Но тут произошло самое удивительное. Шаман закончил свою проповедь, и ему захлопали. Он не обратил на это внимания, а наклонился и принялся собирать деньги — да, ему кидали монеты и купюры! Словно гром небесный поразил меня — я стоял и смотрел. Шаман собирал монеты, некоторые откатились довольно далеко. Он шел туда, где они лежали, и подбирал их. Он подобрал их все, развернулся и, не слушая редких хлопков, удалился.
Тогда и я потихоньку ушел.
Совсем озадаченный, возвращался я домой. Что мне сказать землякам? Рассказать ли о том, что я видел? Поверят ли мне? Или, что важнее, отнесутся ли к этому серьезно? Ведь для них речи шамана да и он сам — всего лишь ручей, журчащий в стороне, дальние раскаты грома. Но что если этот гром предвещает грозу? Как-то они встретят потоки ливня? Разные мысли мучили меня, пока я шел домой.
И я не смог принять никакого решения. Кажется, я ходил кругами, словно в ослеплении, и никак не мог найти дома. Я выходил то на одну, то на другую улицу, и все были чужие. В этом большом городе я заплутал.
Лишь к вечеру я возвратился и сразу поднялся наверх. Комната шамана была в конце коридора. Я подошел к его двери. Она была приоткрыта, и из-за нее доносился его голос. Я удивился: голос не был похож на его обычный голос, стенающие нотки появились в нем, он умолял о чем-то. Он почти плакал:
— …здесь, в чужих землях, и обращался к тебе не единожды, — а ты слышал ли меня? Преклонил ли ухо свое? Слышишь ли меня теперь? О Великий Дух Курукчычар, услышь меня хоть единожды!..
Он говорил много, но на своем языке, и я не все понимал. Вдруг раздался сильный удар в пол, послышался резкий звон колокольцев. Я, долго не раздумывая, распахнул дверь и вошел.

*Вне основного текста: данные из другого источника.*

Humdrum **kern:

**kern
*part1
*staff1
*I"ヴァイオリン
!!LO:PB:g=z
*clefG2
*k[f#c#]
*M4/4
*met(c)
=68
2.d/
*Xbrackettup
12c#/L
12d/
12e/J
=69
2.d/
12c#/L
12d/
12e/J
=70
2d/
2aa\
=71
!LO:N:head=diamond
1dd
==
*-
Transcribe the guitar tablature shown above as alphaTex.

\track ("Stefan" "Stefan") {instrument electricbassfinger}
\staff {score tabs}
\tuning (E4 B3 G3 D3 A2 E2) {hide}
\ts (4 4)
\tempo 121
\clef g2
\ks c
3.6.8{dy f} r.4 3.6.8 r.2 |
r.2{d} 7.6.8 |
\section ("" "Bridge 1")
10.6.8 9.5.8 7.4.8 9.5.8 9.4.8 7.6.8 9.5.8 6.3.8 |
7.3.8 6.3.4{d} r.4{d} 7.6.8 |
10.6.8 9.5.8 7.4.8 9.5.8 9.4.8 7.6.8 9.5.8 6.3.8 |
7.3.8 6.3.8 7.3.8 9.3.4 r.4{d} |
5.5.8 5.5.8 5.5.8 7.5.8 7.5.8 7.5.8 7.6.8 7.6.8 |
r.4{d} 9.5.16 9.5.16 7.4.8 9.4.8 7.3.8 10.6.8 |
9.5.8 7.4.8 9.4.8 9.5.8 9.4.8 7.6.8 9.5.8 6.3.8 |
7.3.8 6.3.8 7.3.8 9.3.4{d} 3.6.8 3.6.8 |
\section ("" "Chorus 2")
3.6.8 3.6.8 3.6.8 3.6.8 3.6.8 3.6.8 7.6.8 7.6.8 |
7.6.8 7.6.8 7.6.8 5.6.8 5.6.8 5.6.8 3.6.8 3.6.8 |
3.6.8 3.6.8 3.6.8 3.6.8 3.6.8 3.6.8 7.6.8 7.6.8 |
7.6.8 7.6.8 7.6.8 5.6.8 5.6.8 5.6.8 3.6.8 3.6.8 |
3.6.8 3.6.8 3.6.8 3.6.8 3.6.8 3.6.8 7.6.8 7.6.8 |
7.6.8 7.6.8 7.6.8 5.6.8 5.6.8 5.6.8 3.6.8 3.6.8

Он стоял лицом к двери с посохом в руках, лицо его было перекошено от ярости, обращенной не ко мне. Сначала не ко мне. А потом, когда постепенно взгляд его прояснился и он увидел меня, глаза его зажглись уже настоящим гневом.
— Что? — заговорил он отрывисто. — Что ты здесь? Почему не там? Кому ты здесь? Когда там?
Он говорил на нашем языке, но вкладывал в слова смысл языка шаманов. Я был в растерянности. Я не знал, зачем пришел. Я проговорил:
— Когда ты пойдешь обратно в Магог?
Хуже вопроса придумать было нельзя. Зачем я спросил об этом? Испугался? Рассердился? Но он не дал мне разобраться. Он подошел почти вплотную и процедил:
— Я заметил тебя там. Ну иди, расскажи им.
Я видел его глаза очень близко. Ничего в них не было, кроме страшной тоски.
Язык не ворочался. Похоже, я испугался. Или рассердился? Я проговорил:
— Нет, не пойду.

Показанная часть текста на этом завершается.